West Bank moderation ebbs with Israel 'hardhand' tactic

It is getting harder and harder for a West Bank Palestinian leader to remain a moderate. This is the complaint of the Christian Palestinian mayor of Bethlehem, Elias Freij, long regarded by the Israeli establishment as the most pragmatic and moderate of the 25 elected West Bank mayors.

And he places the blame on the "hard hand" policy of the ruling Israeli military authorities during the last six months. The authorities, he says, now label him a radical.

Mayor Freij's worries take on special meaning as the incoming Reagan administration in the United States confronts the problem of how to revive the moribund talks between Egypt and Israel on self-rule for the West Bank and Gaza Strip as a transition to the end of Israeli occupation.

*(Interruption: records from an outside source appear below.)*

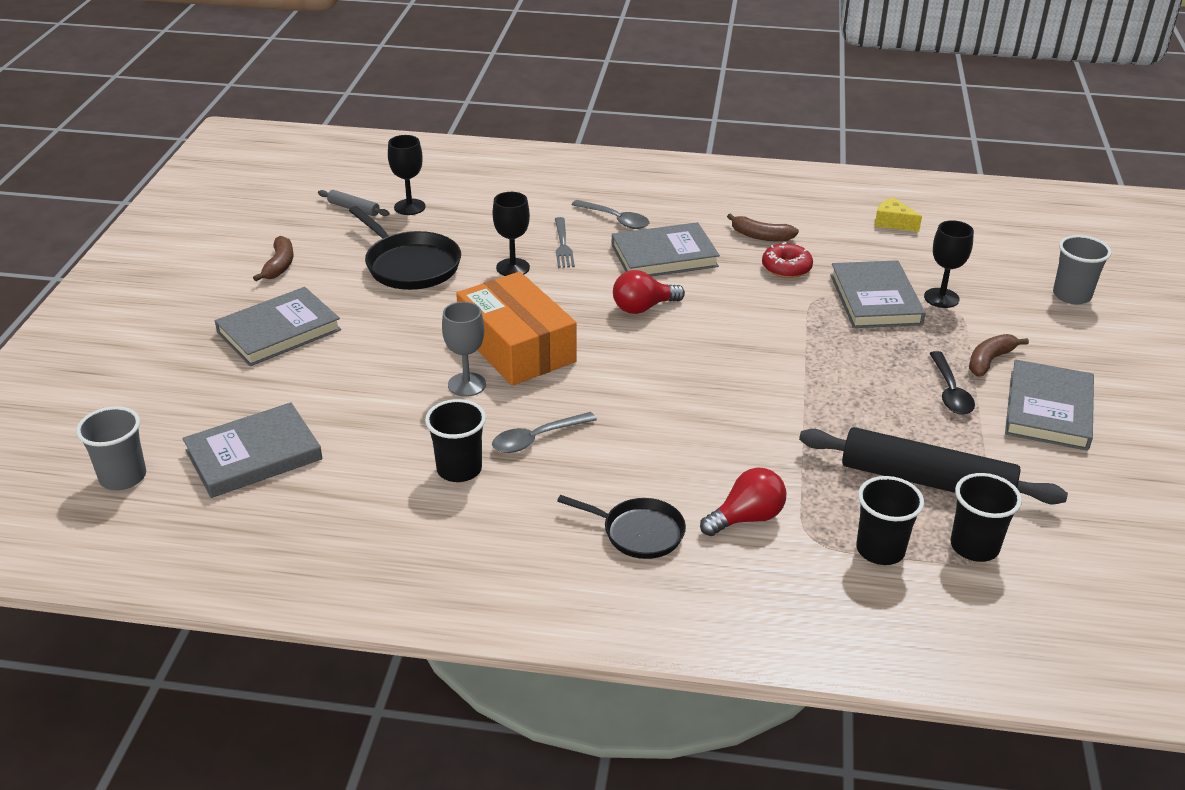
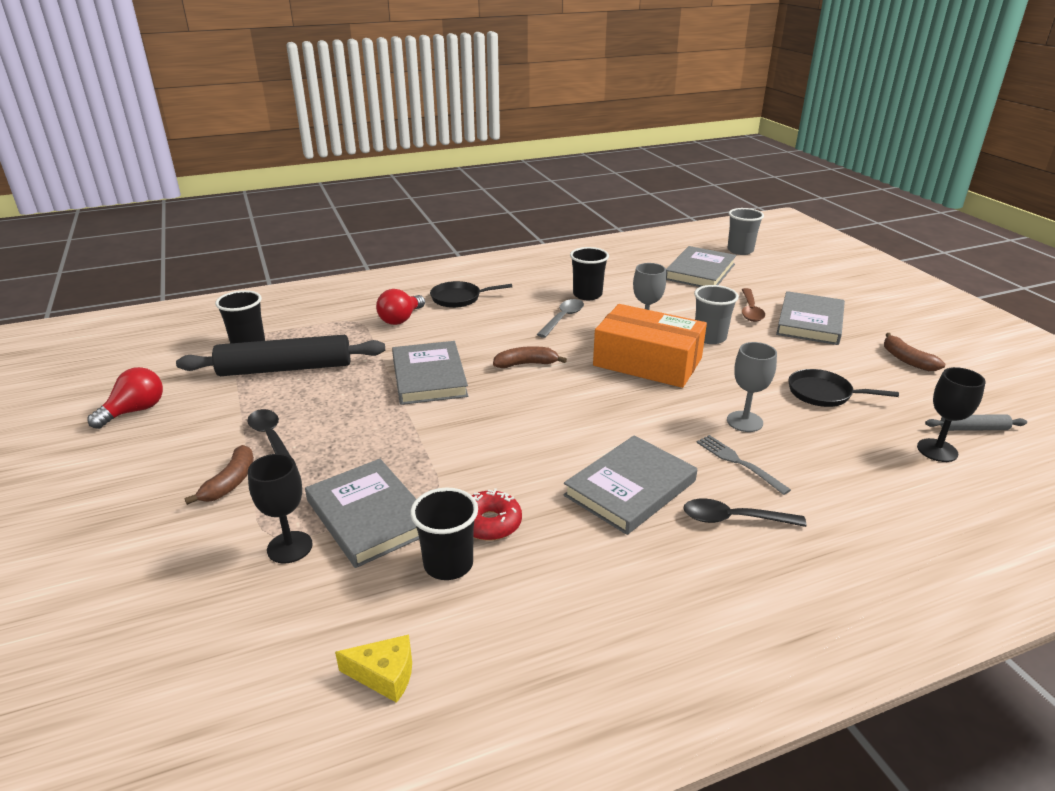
camera: 150 degrees right, 5 degrees down
(309, 368) = (750, 310): none -> brown spoon
(410, 265) = (823, 393): black pan -> black pan, size x0.65
(513, 267) = (744, 421): black goblet -> grey goblet
(615, 220) = (733, 519): grey spoon -> black spoon
(643, 308) = (590, 424): red light bulb -> red light bulb (135, 411)
(761, 236) = (551, 563): brown banana -> brown banana (526, 364)
(880, 550) = (311, 327): black cup -> black cup (448, 564)
(1048, 410) = (175, 450): grey book -> grey book (429, 377)
(1071, 295) = (105, 620): grey cup -> grey cup (710, 337)

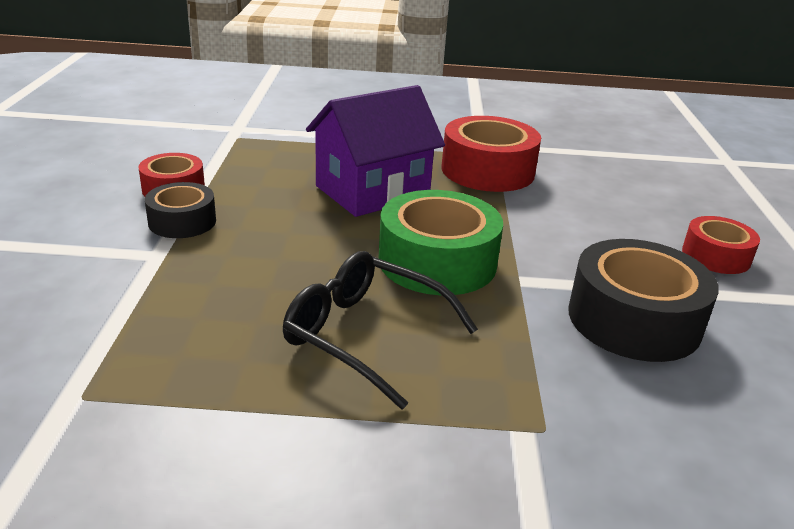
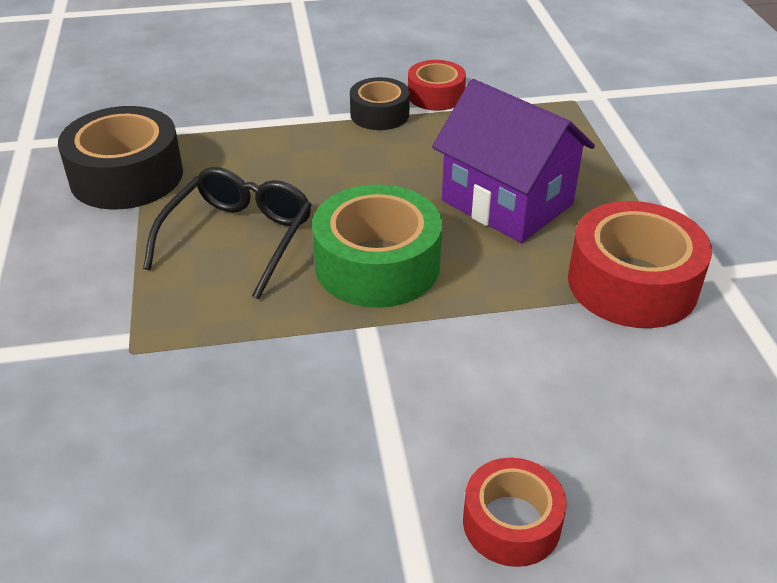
camera: 80 degrees right, 10 degrees up
(634, 319) = (316, 420): black tape -> black tape (126, 176)

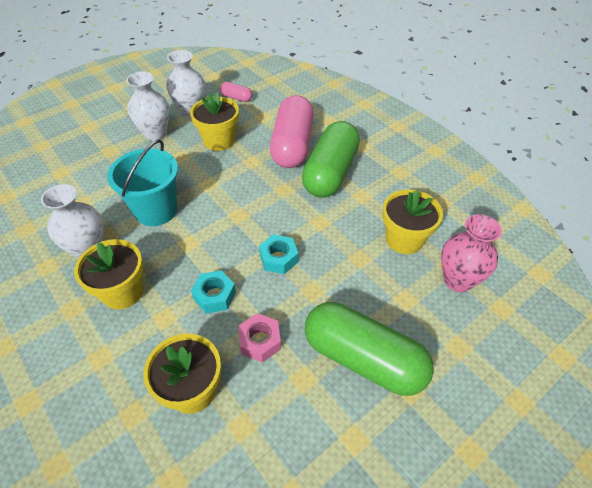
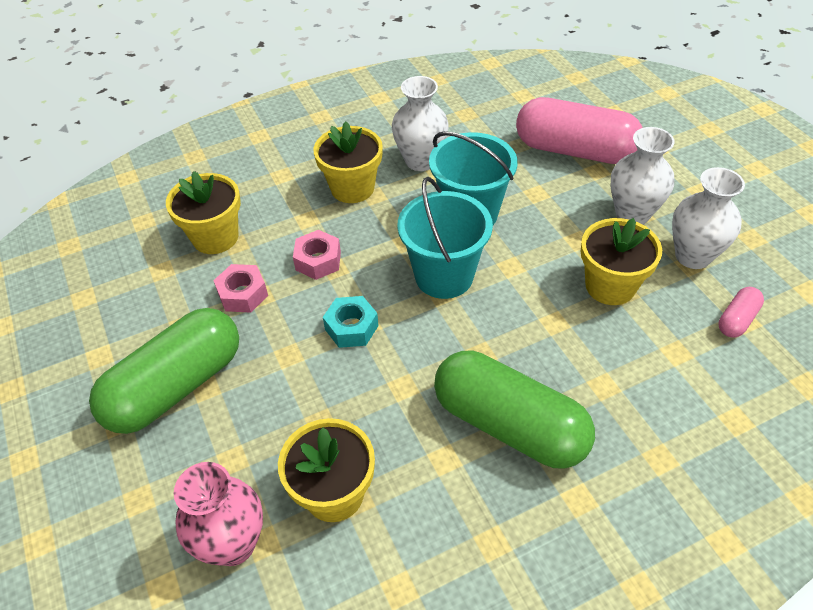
camera: 105 degrees right, 0 degrees up
(214, 296) = (318, 260): turquoise nut -> pink nut
(221, 216) = (444, 276): none -> turquoise bucket
(292, 145) = (590, 383): pink capsule -> pink capsule (575, 150)

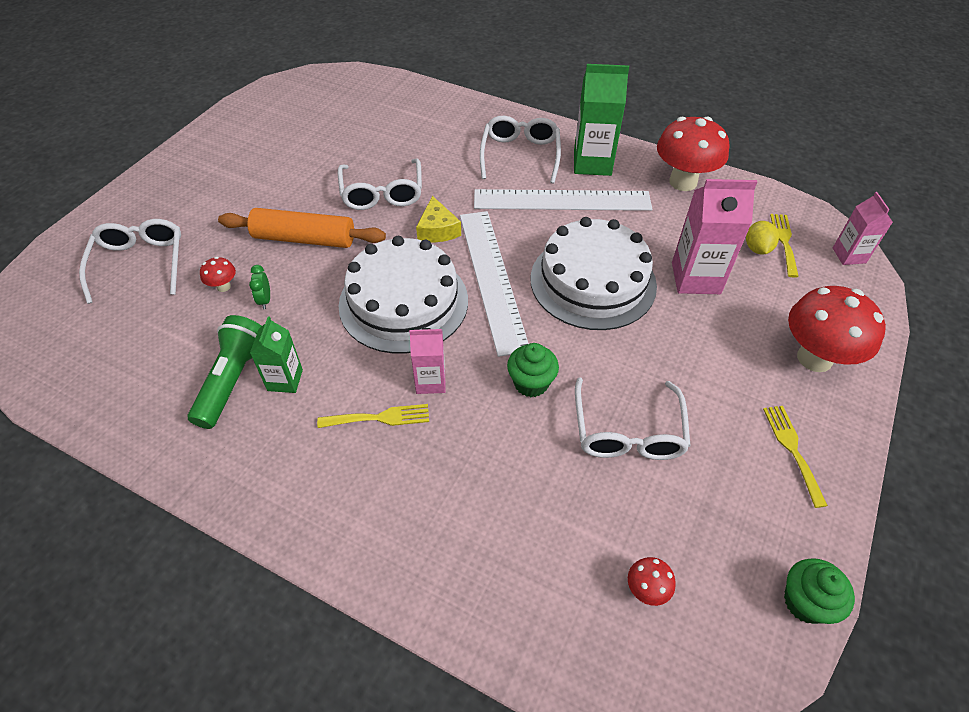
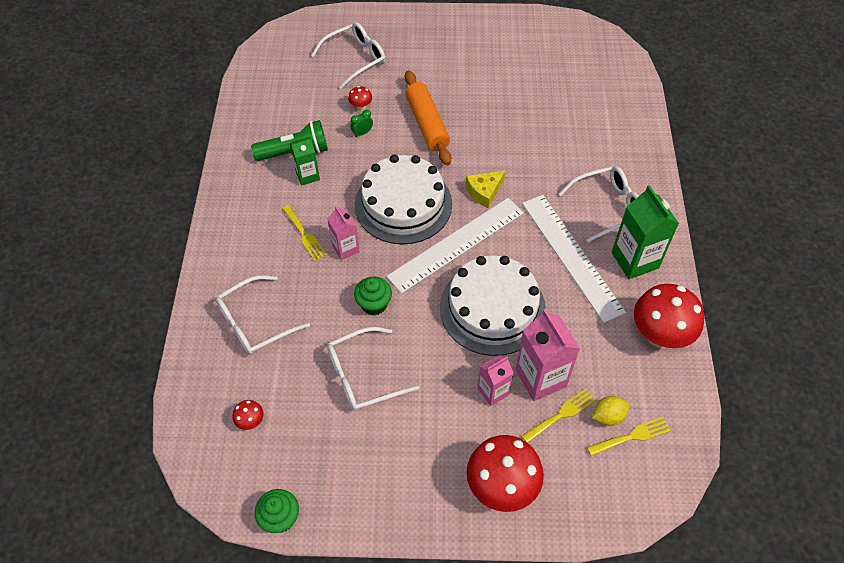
camera: 65 degrees right, 5 degrees up
(382, 193) = (500, 143): white glasses -> white glasses (254, 323)
(792, 449) = (400, 487): yellow fork -> yellow fork (561, 414)
(849, 255) = (649, 495): pink carton -> pink carton (493, 391)

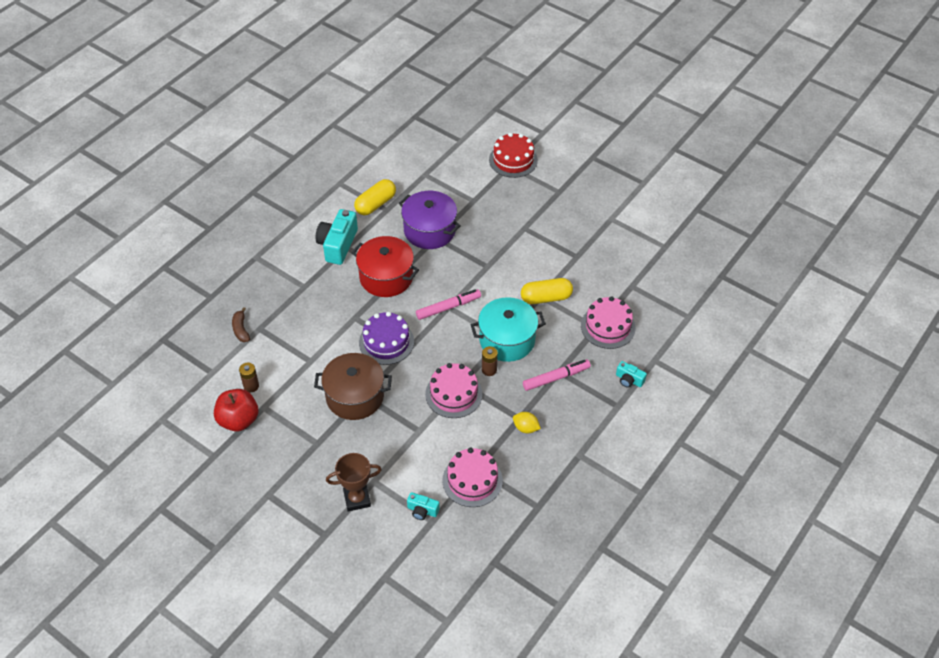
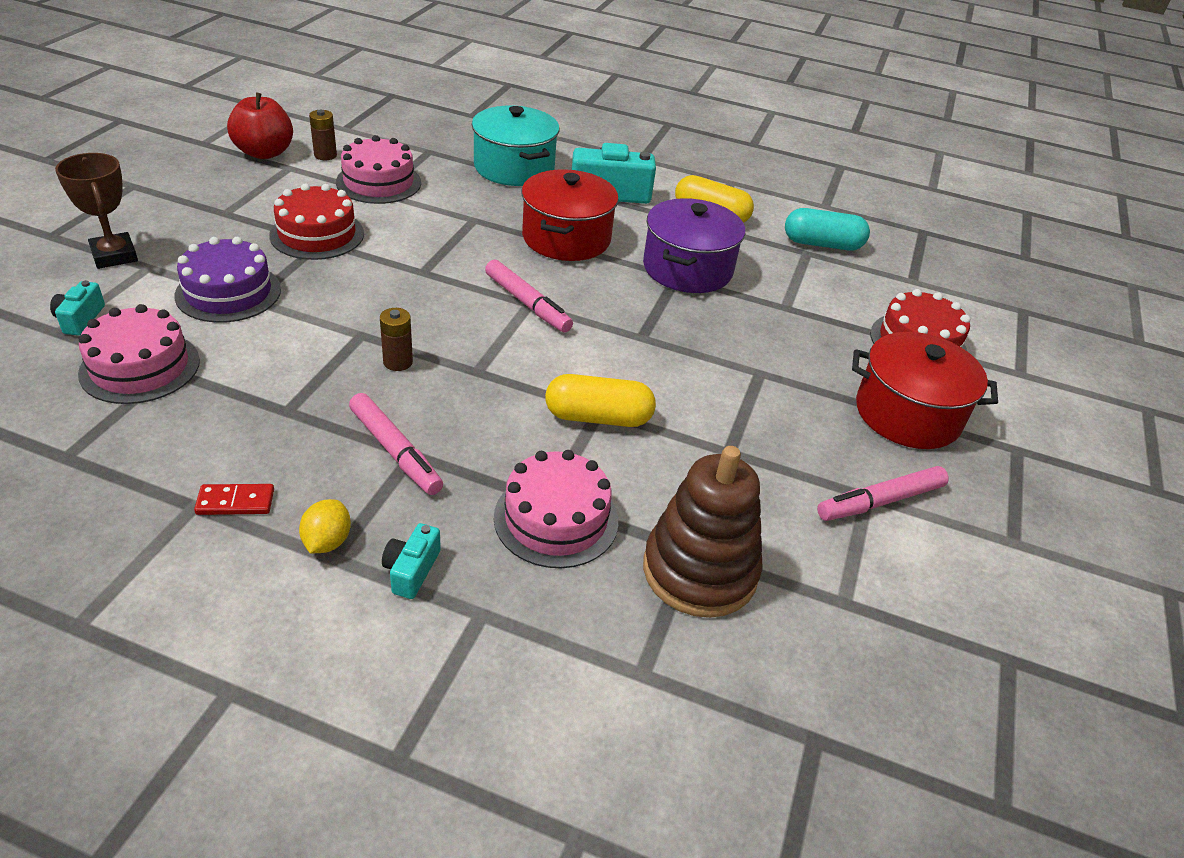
camera: 70 degrees right, 10 degrees down
(241, 329) = (423, 139): brown banana -> none
(355, 396) = (317, 234): brown pot -> red cake
(386, 342) = (433, 251): purple cake -> purple cake (228, 292)
(418, 165) = (822, 244): none -> turquoise capsule
(453, 394) = (335, 327): pink cake -> pink cake (378, 182)
(507, 340) = (475, 377): turquoise pot -> turquoise pot (514, 168)
(525, 428) = (263, 421): yellow lemon -> yellow lemon (327, 541)
(546, 298) = (598, 417): yellow capsule -> yellow capsule turned 60 degrees counterclockwise
(563, 185) = (907, 414): none -> red pot
(579, 439) = (235, 502): none -> red domino
(615, 215) = (880, 501): none -> pink marker
(643, 286) = (699, 571): none -> brown stacking toy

The argument is that without Palestinian leaders willing to participate in self-rule, the concept becomes pointless.

Mr. Freij, a former businessman elected mayor in 1972, is a political pragmatist who has been attacked by leftists of the Palestine Liberation Organization (PLO) for his friendships with Israeli Labor Party leaders, his contacts with European and US diplomats, and his good relations with Jordan.

But he is also courted by the PLO establishment, including PLO leader Yasser Arafat, for these very reasons. His new city hall, a testimony to his shrewdness, was built with money raised from both the PLO and the Israelis.

Mayor Freij says moderate leaders such as himself now are being squeezed from two sides. On the one hand, it is harder to preach moderation to the young and the poor who, he says, are being further radicalized by the tactics of the Israeli hardhand policy. These include:

* Expulsions of elected mayors such as Muhammad Milhem of Halhul and Fahd Kawasmeh of Hebron, now sitting inside the United Nations building in New York City. Mayor Freij and one other mayor made a personal appeal (in vain) to Israeli Prime Minister Menachem Begin for their return, the first time West Bank mayors had met the Israeli leader.

* Crackdowns on activism at West Bank universities.

* Expansion of Jewish settlements on the West Bank, up to 68 from 24 in 1977.

* Restrictions on foreign press coverage of demonstrations on the West Bank. When such events occur, the area now can be declared closed to the press, members of which then will have to be accompanied by military representatives.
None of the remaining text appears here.